■ Texto de origen
################

Juan XII y muchos poderes territoriales y locales romanos e italianos pensaron, por el contrario, que podían manejar a Otón y oponerse a sus designios por medio de las mismas intrigas utilizadas entre sí a lo largo de los ochenta años anteriores. Nada más falso. Los conatos de rebeldía fueron duramente castigados en los años siguientes y el emperador impuso la elección de papas fieles a su causa. Sin embargo, la insumisión crónica italiana ante el predominio germánico iba a ser una realidad de largo alcance y duración: Otón había cedido a la tentación, tan alemana, de descender hacia el Sur en busca del refrendo definitivo para su poder, forjado en el Norte; pero aquel hecho llevaba implícito el reconocimiento de cierta autoridad pontificia y, por otra parte, ni el papa ni los señores y ciudades italianas aceptaban con comodidad el poderío del rey alemán, evidente, desde luego, en cuanto traspasaba los puertos alpinos con su formidable ejército. Por entonces se volvió a airear la llamada Donatio Constantini («Donación de Constantino») un documento falso, redactado en Roma hacia el año 750, según el cual el emperador Constantino había cedido al Papa la mitad occidental del Imperio Romano; ni Otón ni sus sucesores concedieron la menor validez al manuscrito, por descontado, pero no dejaban de manifestarse por eso en él ciertas reivindicaciones y aspiraciones intranquilizadoras.

################

■ Extracto de datos
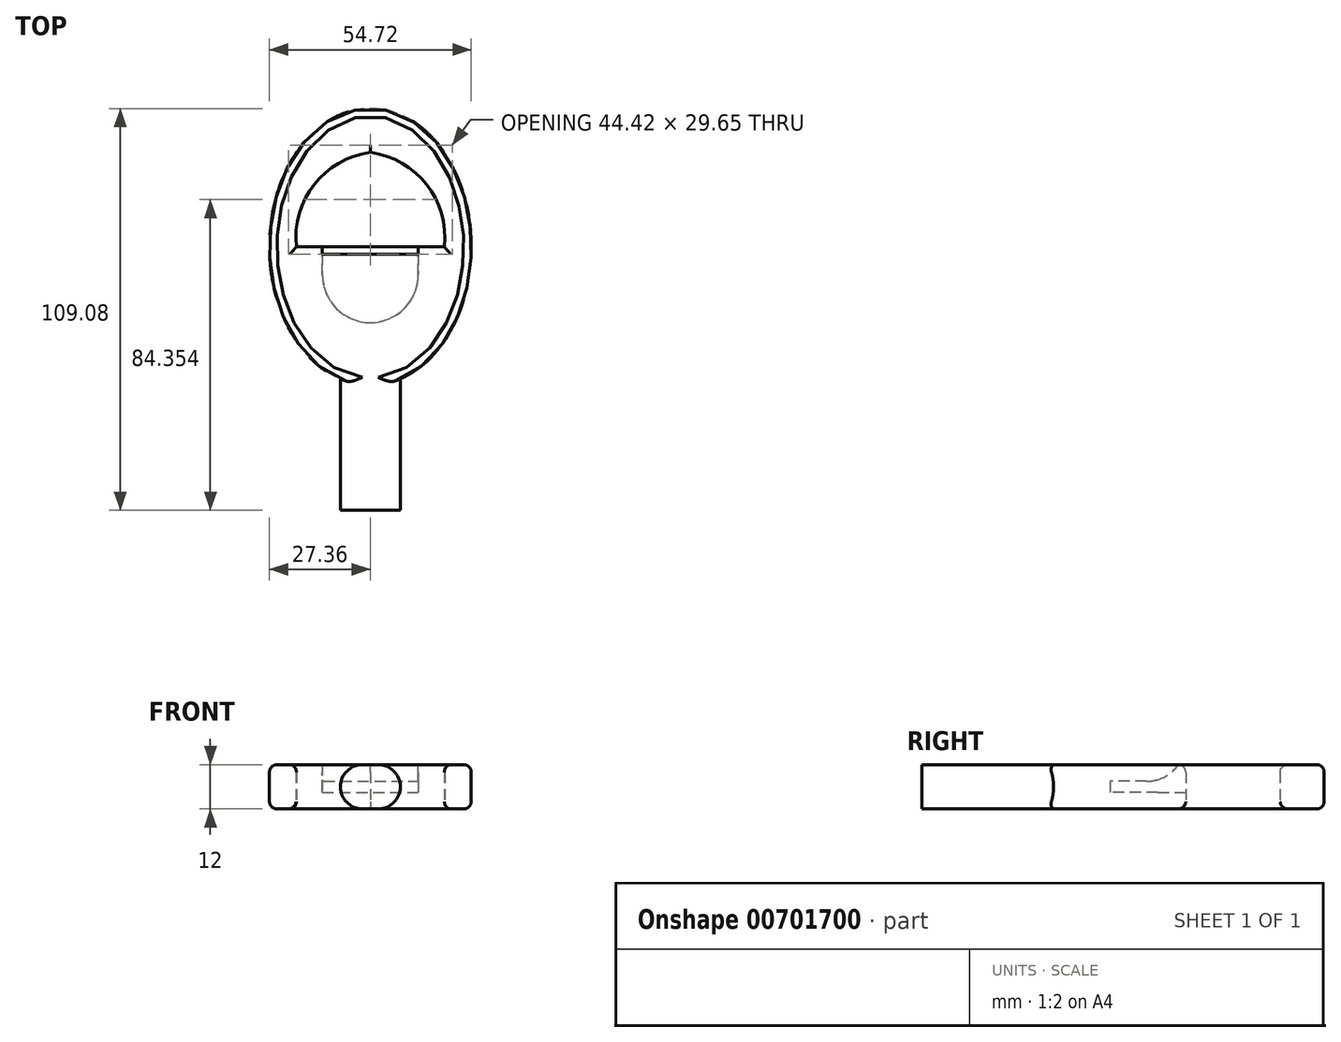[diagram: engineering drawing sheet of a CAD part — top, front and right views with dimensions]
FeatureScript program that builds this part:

################

Según el texto sobre Otón, ¿dónde y hacia qué año se redactó la Donatio Constantini? Responde con una sola frase, por favor.

Se redactó en Roma hacia el año 750.